La perspective des sanctions américaines inquiète les Kabilistes

Les sanctions prises, le 23 juin, par Washington contre le général Célestin Kanyama, chef de la police de Kinshasa, ont semé l’inquiétude dans les rangs kabilistes.

Surnommé « Esprit de mort » dans la capitale, le général Kanyama s’était fait connaître, sur la scène internationale, fin 2013, lorsqu’il avait lancél’opération « Likofi » (« coup de poing ») contre le banditisme urbain à Kinshasa. Usant de méthodes expéditives (51 morts au moins, selon Human Rights Watch), le chef de la police de Kinshasa avait sabré sans pitié parmi de présumés « kulunas » (bandits armés).

Dramatique effet boomerang

Si les Kinois, lassés des attaques croissantes dans leur ville, avaient bien accueilli l’opération policière, celle-ci avait cependant eu un dramatique effet boomerang : les « kulunas » s’étaient réfugiés à Brazzaville, de l’autre côté du fleuve, ce qui avait poussé l’ »autre » Congo, au printemps 2014, à une opération « Mbata ya Bakolo » (la gifle du grand frère) : l’expulsion vers Kinshasa de milliers de ses citoyens, y provoquant une crise humanitaire. Aujourd’hui, en outre, les méfaits des « kulunas » auraient à peu près repris leur niveau pré- « Likofi » à Kinshasa.

Le général Kanyama est aussi jugé responsable de la violence de la répression des manifestants (41 morts en janvier 2015) exigeant le respect de la Constitution de 2006, qui interdit au président Kabila de se présenter à un nouveau mandat, alors que le sien se termine le 19 décembre 2016 et qu’il multiplie les manœuvres pour se maintenir au pouvoir au-delà de cette limite.

« Jeter de l’huile sur le feu »

Le Trésor américain a annoncé le 23 juin que les avoirs du général Kanyama étaient gelés aux Etats-Unis et que les entreprises américaines ne pouvaient plus faire d’affaires avec lui.

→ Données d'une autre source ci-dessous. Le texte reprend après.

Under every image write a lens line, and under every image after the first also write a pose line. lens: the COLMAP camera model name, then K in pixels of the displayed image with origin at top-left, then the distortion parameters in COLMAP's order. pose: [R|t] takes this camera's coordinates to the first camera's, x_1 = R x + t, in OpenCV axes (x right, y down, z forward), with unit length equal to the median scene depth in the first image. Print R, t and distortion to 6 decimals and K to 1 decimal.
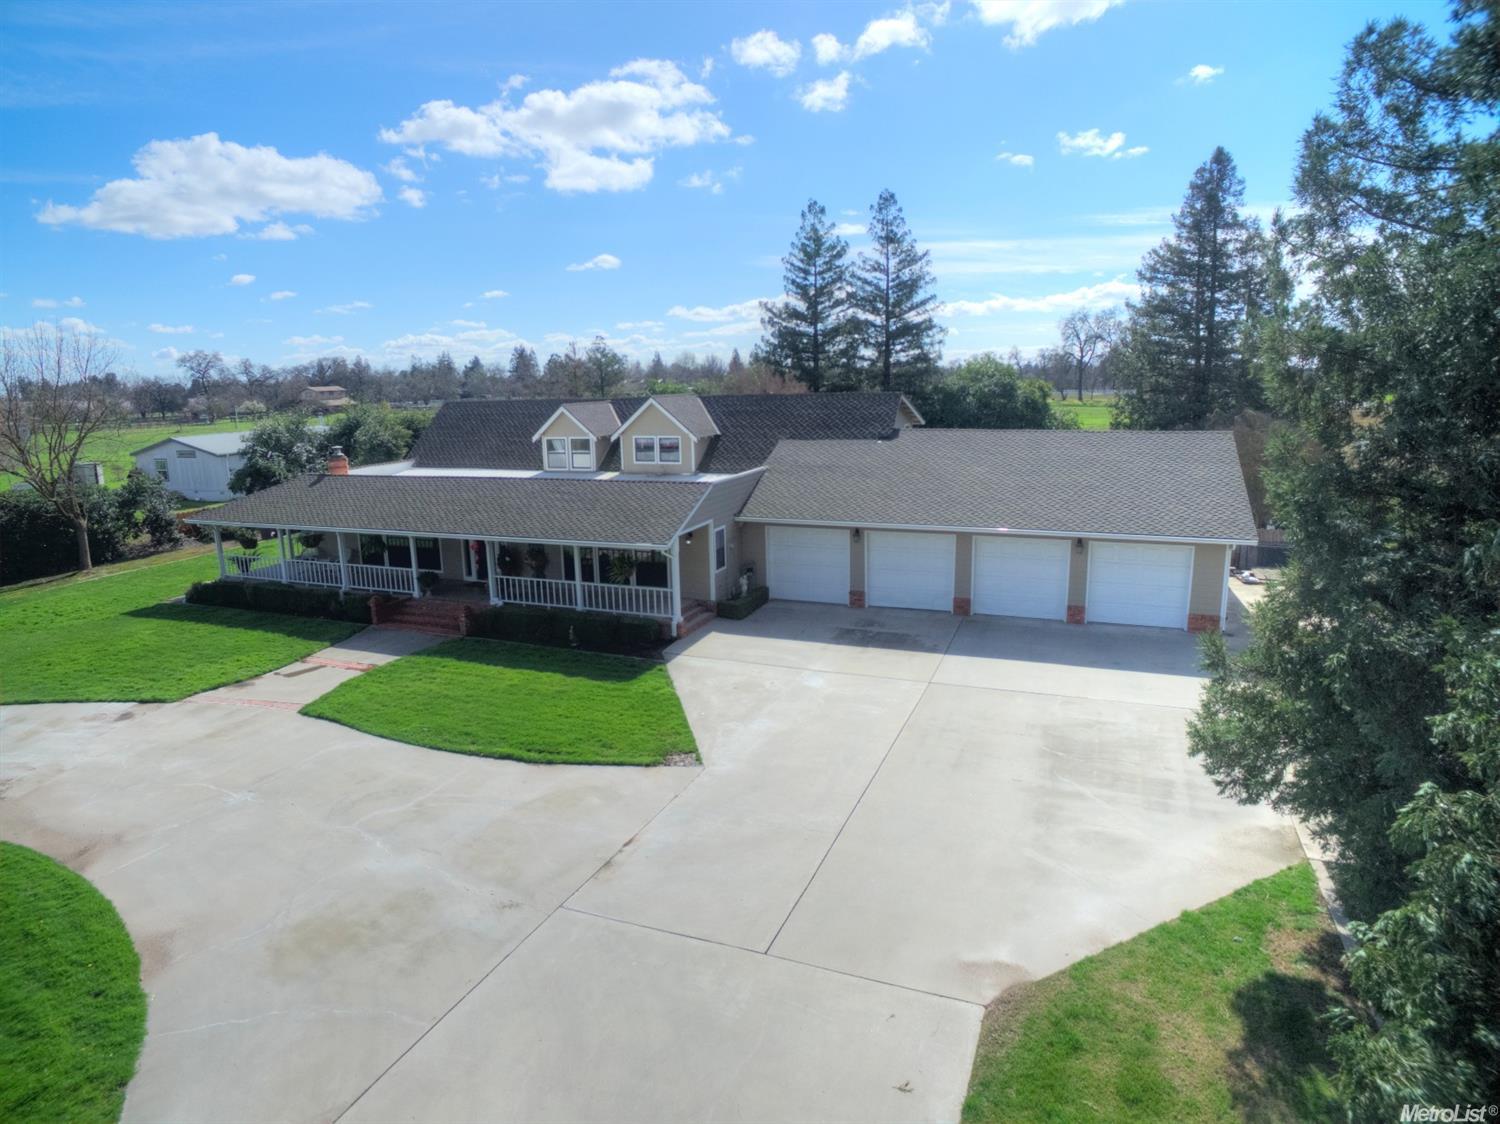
lens RADIAL K [[875.4, 0, 749.6], [0, 875.4, 553.6], [0, 0, 1]] dist [-0.126729, 0.102291]
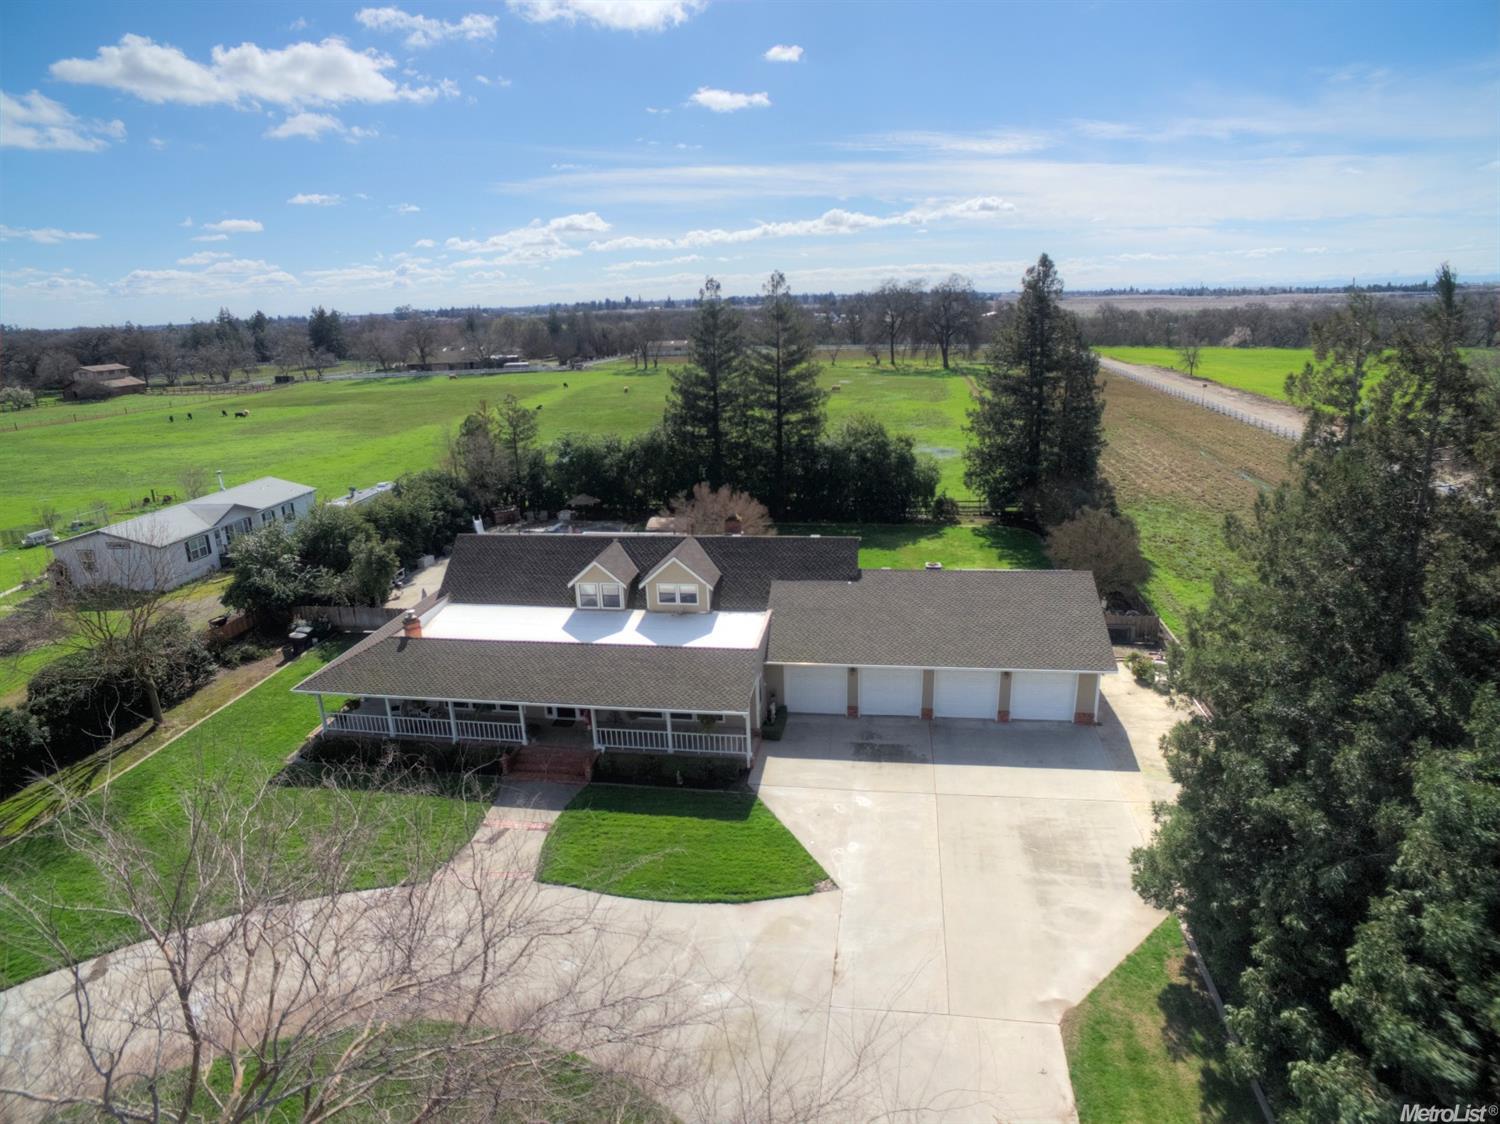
lens RADIAL K [[875.4, 0, 749.6], [0, 875.4, 553.6], [0, 0, 1]] dist [-0.126729, 0.102291]
pose [[0.973800, -0.074290, 0.214928, -0.434681], [0.056131, 0.994413, 0.089398, -0.453549], [-0.220369, -0.074991, 0.972530, -0.423553]]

Kinshasa a protesté contre cette mesure et le président Kabila a envoyé à Washington son principal conseiller diplomatique, Barnabé Kikaya bin Karubi. Ce dernier a déclaré mardi à l’agence Bloomberg que prendre des sanctions revenait à« jeter de l’huile sur le feu » et que si l’on voulait éviter « la crise à laquelle le Congo pourrait faire face le 20 décembre », soit au lendemain de la fin du mandat de M. Kabila, un dialogue politique était indispensable pour décider « de quelle architecture gouvernementale nous avons besoin pour gouverner notre pays ensemble jusqu’à ces élections qui verront un transfert de pouvoir ». « Il n’y aura pas de transition », a ajouté M. Kikaya, « Kabila continuera à gouverner le pays jusqu’à ce qu’il y ait un nouveau Président élu. »

Listes de futurs sanctionnés

Le régime kabiliste craint que d’autres de ses membres éminents fassent l’objet de sanctions, alors que les Etats-Unis ont appelé plusieurs fois au respect de la Constitution.

Selon les informations de « La Libre Belgique », des listes de présumés futurs sanctionnés circulent parmi les élites au Congo. Des noms sont régulièrement cités, notamment ceux de deux responsables de la répression politique et celui d’un dirigeant accusé de « crimes économiques ». On ajoute que les membres de la famille du chef de l’Etat seront eux aussi visés à partir du 20 décembre. « Cela embête beaucoup les gens du régime parce qu’ils ont pris des habitudes à l’étranger : ils ont tous un pied à terre et leurs enfants en Europe ou aux Etats-Unis », commente une de nos sources.

D’autres s’inquiètent de la jurisprudence créée par la condamnation de l’ex-vice-Président Jean-Pierre Bemba à 18 ans de prison, en juin, par la Cour pénale internationale, pour sa responsabilité dans les exactions commises par ses soldats en Centrafrique en 2002-2003.